Mon, April 8, 2:15 to 3:45pm, Sheraton Centre Toronto Hotel, Floor: Lower Concourse, Sheraton Hall E

Abstract

Research has highlighted the need for teacher education settings to prepare teachers to teach multiliteracies through hands-on exposure to and exploration of digital technologies (Ajayi, 2010). Missing from the literature however, is research on the “how” of developing digitally-proficient educators from a student-centered perspective. At the same time, Connected Learning research has demonstrated the vast social, intellectual, and cultural learning potential of digital technologies across platforms for youth (Ito et al., 2013). The conceptual model presented in this session seeks to extend the implications of connected learning experiences for youth to teachers.

This poster presents “tinker”— one component of the learn, tinker, share framework developed by Author (2018) as a conceptual model for training educators to expand their repertoires of practice (Gutiérrez & Rogoff, 2003) with technology as they engage in communities of practice (Lave & Wenger, 1998). The research employs a digital pedagogy that centers the learning needs of educators as designers of learning experiences: educators whose remediation of Available Designs (New London Group, 1996) and metacognitive approach to their own learning and development as teachers positions them as agents in their own learning (Author, 2018). In this study, the designers of learning experiences, or DLEs, were preservice and inservice teachers.

The data analyzed comes from two years of a 3-year study of an educational technology course within a graduate-level teacher education program (n=24). The author used a grounded theory approach (Strauss & Corbin, 1990) to engage in selective coding of data. Study data included course syllabi, course assignments, and participant coursework (lesson plans and multimodal digital compositions). This poster defines and offers empirical exemplars of the “tinker sessions” across pre-service and in-service teacher education.
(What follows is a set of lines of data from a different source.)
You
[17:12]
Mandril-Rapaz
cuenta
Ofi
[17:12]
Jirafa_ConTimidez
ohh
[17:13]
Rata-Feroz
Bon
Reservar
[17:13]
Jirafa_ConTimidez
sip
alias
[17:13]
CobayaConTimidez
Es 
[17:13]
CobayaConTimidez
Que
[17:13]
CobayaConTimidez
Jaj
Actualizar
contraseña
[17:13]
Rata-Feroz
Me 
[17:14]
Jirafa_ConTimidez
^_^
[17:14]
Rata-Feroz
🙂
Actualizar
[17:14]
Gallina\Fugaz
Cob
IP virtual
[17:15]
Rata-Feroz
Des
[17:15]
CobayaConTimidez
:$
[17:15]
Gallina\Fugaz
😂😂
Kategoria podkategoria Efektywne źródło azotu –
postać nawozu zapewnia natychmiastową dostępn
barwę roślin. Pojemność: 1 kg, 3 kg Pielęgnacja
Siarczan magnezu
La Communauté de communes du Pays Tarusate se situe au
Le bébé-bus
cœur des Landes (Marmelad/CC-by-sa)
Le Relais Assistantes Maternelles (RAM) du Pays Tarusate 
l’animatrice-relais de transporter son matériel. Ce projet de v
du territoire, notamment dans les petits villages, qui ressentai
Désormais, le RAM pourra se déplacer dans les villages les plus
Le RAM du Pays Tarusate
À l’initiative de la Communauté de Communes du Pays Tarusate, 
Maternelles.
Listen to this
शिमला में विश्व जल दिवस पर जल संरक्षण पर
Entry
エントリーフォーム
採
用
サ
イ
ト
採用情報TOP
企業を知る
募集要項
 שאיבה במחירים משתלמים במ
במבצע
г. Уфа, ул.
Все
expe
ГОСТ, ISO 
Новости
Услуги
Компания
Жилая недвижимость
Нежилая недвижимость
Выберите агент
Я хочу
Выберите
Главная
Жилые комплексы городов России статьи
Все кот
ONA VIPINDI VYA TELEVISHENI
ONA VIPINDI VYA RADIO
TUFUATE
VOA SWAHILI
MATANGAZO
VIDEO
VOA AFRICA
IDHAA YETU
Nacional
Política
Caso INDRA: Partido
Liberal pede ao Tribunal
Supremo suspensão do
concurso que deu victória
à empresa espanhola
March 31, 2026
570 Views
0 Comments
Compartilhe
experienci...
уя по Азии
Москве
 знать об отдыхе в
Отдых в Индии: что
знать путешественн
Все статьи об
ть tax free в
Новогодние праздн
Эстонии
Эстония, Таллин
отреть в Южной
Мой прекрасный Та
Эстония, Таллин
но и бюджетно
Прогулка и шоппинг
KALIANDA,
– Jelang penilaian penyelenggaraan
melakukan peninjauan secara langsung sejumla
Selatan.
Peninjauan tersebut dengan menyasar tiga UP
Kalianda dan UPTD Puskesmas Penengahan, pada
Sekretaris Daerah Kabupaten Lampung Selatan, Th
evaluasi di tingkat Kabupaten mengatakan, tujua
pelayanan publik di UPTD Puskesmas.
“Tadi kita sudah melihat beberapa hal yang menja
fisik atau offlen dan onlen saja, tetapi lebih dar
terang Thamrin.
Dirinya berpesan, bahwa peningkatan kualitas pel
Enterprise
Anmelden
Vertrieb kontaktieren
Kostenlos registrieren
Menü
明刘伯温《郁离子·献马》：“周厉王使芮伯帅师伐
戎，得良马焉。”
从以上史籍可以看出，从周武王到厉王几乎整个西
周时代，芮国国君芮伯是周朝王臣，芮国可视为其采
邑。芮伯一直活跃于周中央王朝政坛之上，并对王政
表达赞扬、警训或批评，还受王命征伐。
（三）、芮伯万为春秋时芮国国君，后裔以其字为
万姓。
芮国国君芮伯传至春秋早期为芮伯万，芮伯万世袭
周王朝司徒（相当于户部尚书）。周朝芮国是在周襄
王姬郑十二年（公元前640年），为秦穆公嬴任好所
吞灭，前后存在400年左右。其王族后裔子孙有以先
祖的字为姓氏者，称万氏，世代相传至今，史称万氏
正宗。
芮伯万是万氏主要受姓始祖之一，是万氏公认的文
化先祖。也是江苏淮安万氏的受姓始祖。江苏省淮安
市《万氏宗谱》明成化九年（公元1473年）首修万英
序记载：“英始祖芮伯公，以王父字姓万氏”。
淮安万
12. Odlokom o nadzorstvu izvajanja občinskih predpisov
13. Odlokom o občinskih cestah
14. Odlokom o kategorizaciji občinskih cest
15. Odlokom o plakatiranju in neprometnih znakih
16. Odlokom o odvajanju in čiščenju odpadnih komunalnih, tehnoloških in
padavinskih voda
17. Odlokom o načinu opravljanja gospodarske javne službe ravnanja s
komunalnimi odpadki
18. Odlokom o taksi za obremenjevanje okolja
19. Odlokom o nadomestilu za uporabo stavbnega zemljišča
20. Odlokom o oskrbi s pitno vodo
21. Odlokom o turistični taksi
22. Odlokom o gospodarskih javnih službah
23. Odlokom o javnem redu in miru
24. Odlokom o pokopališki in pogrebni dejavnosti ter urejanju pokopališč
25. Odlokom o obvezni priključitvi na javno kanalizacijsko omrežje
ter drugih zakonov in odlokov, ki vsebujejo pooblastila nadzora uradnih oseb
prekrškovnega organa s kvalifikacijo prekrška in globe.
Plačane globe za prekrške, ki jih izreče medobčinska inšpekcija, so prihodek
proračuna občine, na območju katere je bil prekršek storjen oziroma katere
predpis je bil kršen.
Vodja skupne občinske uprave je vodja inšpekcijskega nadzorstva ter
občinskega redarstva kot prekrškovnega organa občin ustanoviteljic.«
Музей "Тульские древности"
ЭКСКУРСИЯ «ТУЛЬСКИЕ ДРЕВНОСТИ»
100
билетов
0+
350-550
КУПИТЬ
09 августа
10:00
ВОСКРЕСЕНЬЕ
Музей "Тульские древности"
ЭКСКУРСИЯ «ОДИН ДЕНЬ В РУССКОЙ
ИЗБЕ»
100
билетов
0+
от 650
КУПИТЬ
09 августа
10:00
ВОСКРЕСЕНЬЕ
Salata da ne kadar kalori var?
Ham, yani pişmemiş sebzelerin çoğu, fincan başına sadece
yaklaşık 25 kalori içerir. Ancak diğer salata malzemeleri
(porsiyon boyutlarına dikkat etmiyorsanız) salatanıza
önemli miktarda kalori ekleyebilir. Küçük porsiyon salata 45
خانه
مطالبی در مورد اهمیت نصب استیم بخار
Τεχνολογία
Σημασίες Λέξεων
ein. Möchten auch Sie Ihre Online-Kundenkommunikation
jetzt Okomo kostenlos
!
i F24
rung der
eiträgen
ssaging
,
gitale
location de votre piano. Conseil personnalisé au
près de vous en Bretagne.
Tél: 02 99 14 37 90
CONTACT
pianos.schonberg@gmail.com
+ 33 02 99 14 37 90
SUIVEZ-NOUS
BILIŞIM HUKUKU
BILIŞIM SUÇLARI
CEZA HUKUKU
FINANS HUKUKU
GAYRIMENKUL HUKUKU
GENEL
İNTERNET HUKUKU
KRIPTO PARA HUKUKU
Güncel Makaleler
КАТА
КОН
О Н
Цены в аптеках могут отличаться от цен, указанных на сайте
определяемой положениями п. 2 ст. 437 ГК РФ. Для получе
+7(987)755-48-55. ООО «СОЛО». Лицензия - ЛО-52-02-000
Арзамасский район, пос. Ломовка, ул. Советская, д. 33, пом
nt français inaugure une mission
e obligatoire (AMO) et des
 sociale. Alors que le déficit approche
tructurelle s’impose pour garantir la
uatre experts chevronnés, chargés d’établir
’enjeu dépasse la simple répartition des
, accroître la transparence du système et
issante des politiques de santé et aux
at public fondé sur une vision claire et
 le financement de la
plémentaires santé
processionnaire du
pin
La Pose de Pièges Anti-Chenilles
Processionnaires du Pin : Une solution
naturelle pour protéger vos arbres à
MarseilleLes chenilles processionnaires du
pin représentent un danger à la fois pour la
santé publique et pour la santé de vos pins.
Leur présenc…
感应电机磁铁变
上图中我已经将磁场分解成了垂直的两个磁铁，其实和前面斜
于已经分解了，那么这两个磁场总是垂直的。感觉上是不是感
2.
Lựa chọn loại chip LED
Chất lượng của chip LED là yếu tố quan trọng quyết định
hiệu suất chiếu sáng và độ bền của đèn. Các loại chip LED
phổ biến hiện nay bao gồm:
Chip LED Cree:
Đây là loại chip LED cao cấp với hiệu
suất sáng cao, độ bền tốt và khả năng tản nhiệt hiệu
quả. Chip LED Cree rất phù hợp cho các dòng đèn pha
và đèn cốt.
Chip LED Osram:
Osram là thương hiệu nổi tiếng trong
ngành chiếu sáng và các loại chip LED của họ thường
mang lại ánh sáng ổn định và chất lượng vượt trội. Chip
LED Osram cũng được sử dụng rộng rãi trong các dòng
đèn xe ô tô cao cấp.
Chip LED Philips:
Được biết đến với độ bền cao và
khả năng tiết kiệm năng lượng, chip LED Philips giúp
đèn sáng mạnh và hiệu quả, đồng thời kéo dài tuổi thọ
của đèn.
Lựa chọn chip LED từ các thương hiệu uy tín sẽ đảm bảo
Drawing from literacy research including Gee’s 36 principles of learning (2014), Boykin & Noguera’s asset-orientation (2011), and authentic multimodal assessment (NWP Multimodal Assessment Project, 2011) the constitutive elements of tinker sessions are as follows:
(1) Designed and function like a game to center play in learning
(2) Designed with constraints that mimic real-life constraints
(3) Value learning process over product
(4) Expand participants’ repertoires of practice with technology.

As tinker sessions allow space for DLEs to engage as connected learners and try new media technologies and the affordances thereof, DLEs stand to gain nuanced perspective about the experience of youth learners’ practices. Such connected learning experiences democratize the learning terrain by enabling teachers to traverse roles and adopt a learner disposition en route to expansion of their digital proficiency. Tinker sessions afford opportunity for play in teacher education—a concept not thoroughly explored in the literature. Tinker sessions offer space to avoid flattening of narratives around digital proficiency among teacher populations as well as expansion of their repertoires of practice. Further, the ethos of a game, including thinking beyond constraints and valuation of learning process over product, serves to foster collegiality and intercultural and affective literacies required in the global, multimodal environments which make up our connected world. These outcomes yield consequential learning as educators develop integral multiliteracies they go on to use in designing learning experiences.